1 CORINTHIANS 10:1-13.


 Verses 1-4. Moreover, brethren, I would not that ye should be ignorant, how that all our fathers were under the cloud, and all passed through the sea; and were all baptized unto Moses in the cloud and in the sea; and did all eat the same spiritual meat, and did all drink the same spiritual drink: for they drank of the spiritual Rock that followed them; and that Rock was Christ.
    You see, then, dear brethren, that the possession of privileges is not everything. Paul would not have us to be ignorant that all those who were with Moses in the wilderness had privileges of a very high order. Did they not all pass through the Red Sea, and so escape from their powerful and cruel foes? Did they not all drink of water which gushed forth from the flinty rock? Were they not all fed with manna from heaven? Yet their privileges did not save them, for while they had the five privileges mentioned in these four verses, they fell into the five great sins of which we are about to read; and so, their privileges, instead of being a blessing to them, only increased their condemnation.
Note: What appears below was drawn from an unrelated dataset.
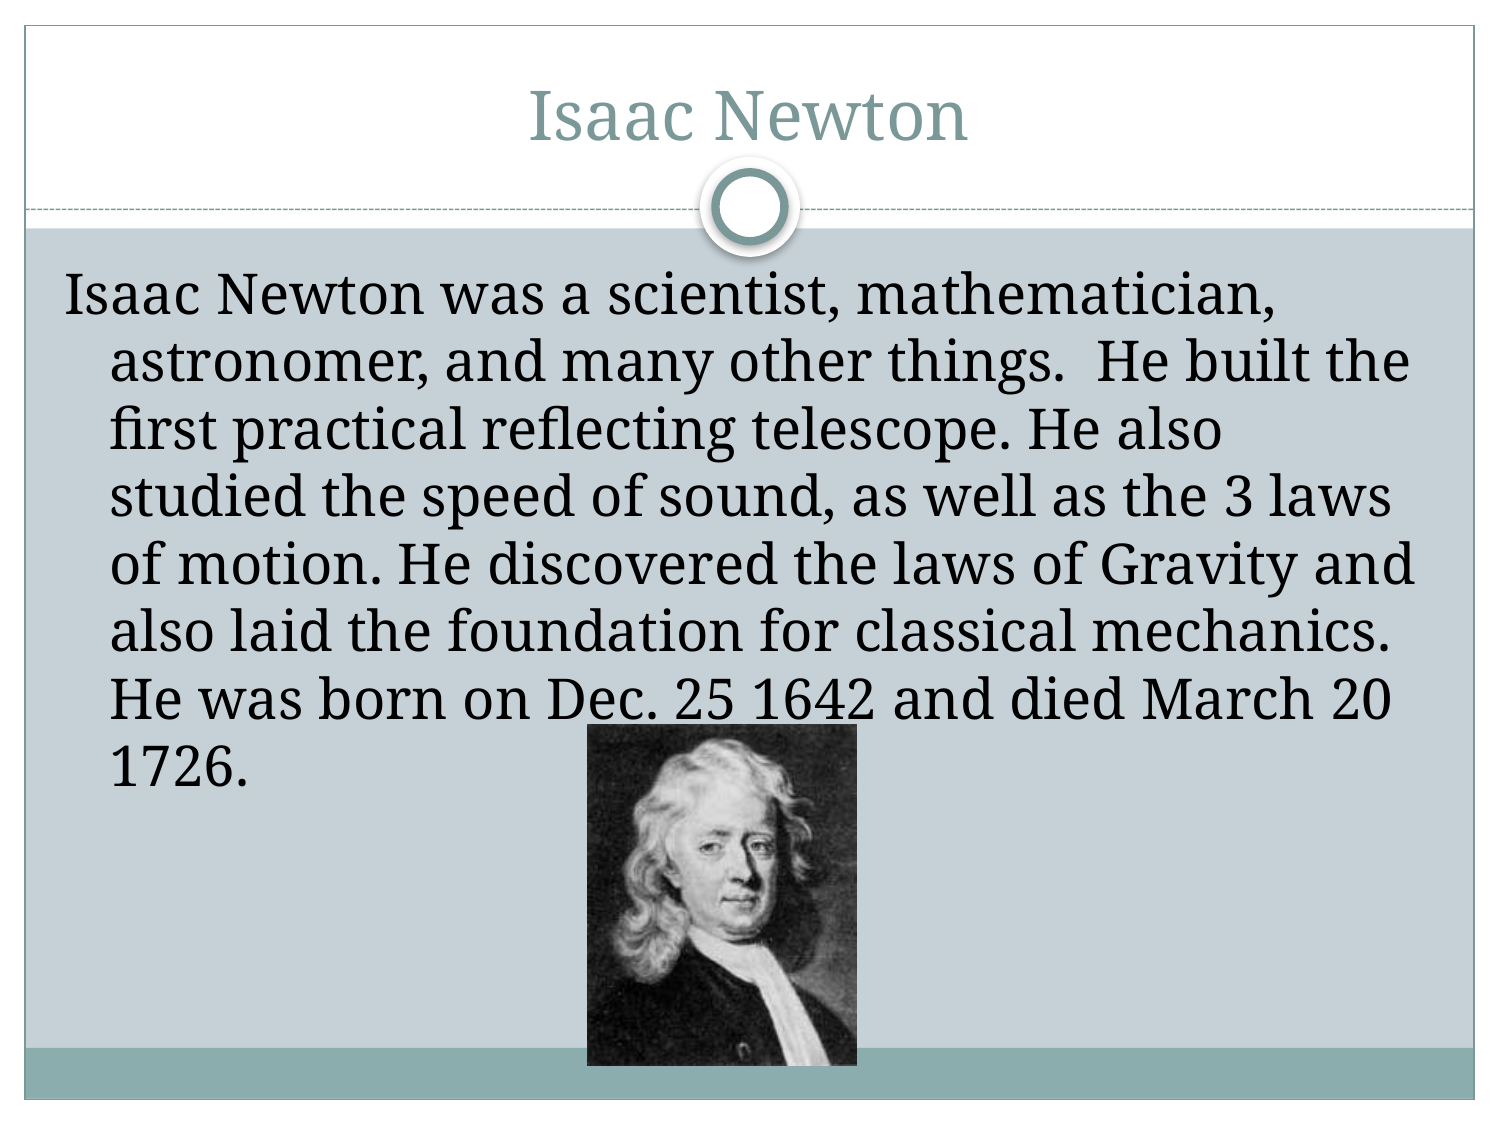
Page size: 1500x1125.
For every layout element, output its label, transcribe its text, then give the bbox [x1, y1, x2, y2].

picture [587, 724, 857, 1066]
list Isaac Newton was a scientist, mathematician, astronomer, and many other things. He built the first practical reflecting telescope. He also studied the speed of sound, as well as the 3 laws of motion. He discovered the laws of Gravity and also laid the foundation for classical mechanics. He was born on Dec. 25 1642 and died March 20 1726. [49, 250, 1445, 1001]
title Isaac Newton [49, 37, 1450, 162]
    5, 6. But with many of them God was not well pleased: for they were overthrown in the wilderness. Now these things were our examples,—
    Or, warnings, for just as they were overthrown in the wilderness, so may we be, notwithstanding all the gospel privileges which we enjoy, if we are not true believers in the Lord Jesus Christ. If the life of Christ is not in our souls, all the privileges of the Church of God cannot save us. "These things were our examples,"—
    6-11. To the intent we should not lust after evil things, as they also lusted. Neither be ye idolaters, as were some of them; as it is written, The people sat down to eat and drink, and rose up to play. Neither let us commit fornication, as some of them committed, and fell in one day three and twenty thousand. Neither let us tempt Christ, as some of them also tempted, and were destroyed of serpents. Neither murmur ye, as some of them also murmured, and were destroyed of the destroyer. Now all these things happened unto them for example;—
    The apostle has told us that before, but he tells it to us again, to warn us, by these beacons, lest we come to a similar destruction to that which befel those ancient unbelievers.
    11, 12. And they are written for our admonition, upon whom the ends of the world are come. Wherefore let him that thinketh he standeth take heed lest he fall.
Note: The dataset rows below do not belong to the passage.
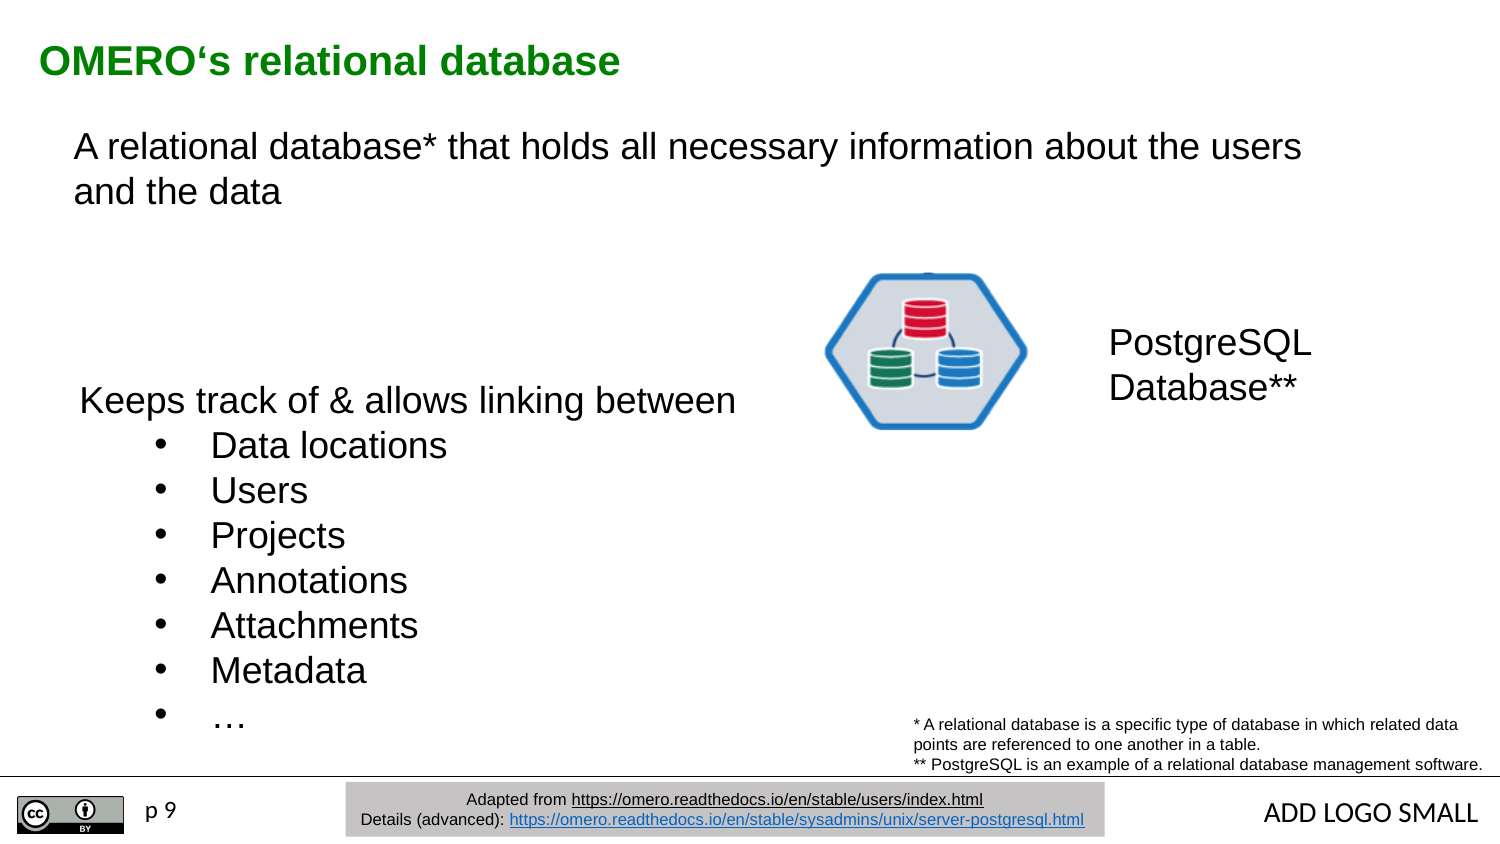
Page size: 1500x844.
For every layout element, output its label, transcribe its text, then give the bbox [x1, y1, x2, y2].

text_box PostgreSQL Database** [1093, 310, 1328, 416]
text_box OMERO‘s relational database [24, 26, 1395, 75]
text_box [797, 249, 1046, 434]
text_box Adapted from https://omero.readthedocs.io/en/stable/users/index.html Details (advanced): https://omero.readthedocs.io/en/stable/sysadmins/unix/server-postgresql.html [345, 781, 1105, 837]
picture [17, 796, 124, 834]
text_box * A relational database is a specific type of database in which related data points are referenced to one another in a table. ** PostgreSQL is an example of a relational database management software. [898, 706, 1500, 781]
text_box Keeps track of & allows linking between Data locations Users Projects Annotations Attachments Metadata … [64, 368, 1223, 743]
text_box A relational database* that holds all necessary information about the users and the data [58, 114, 1371, 220]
    We also are to take heed lest we fall, especially those of us who think we are standing securely. You have seen how terrible was the fate of those unbelievers in the wilderness, who never entered into Canaan, but left their carcases in the desert; now Paul urges us, with such beacons to warn us, to take heed lest we also fall as they did.
    13. There hath no temptation taken you but such as is common to man: but God is faithful, who will not suffer you to be tempted above that ye are able but will with the temptation also make a way to escape, that ye may be able to bear it.
    O Lord, fulfill thy gracious purpose unto thy servants! Hold thou us up, lest we fall. We are very weak; keep us, for thy dear Son's sake! Amen.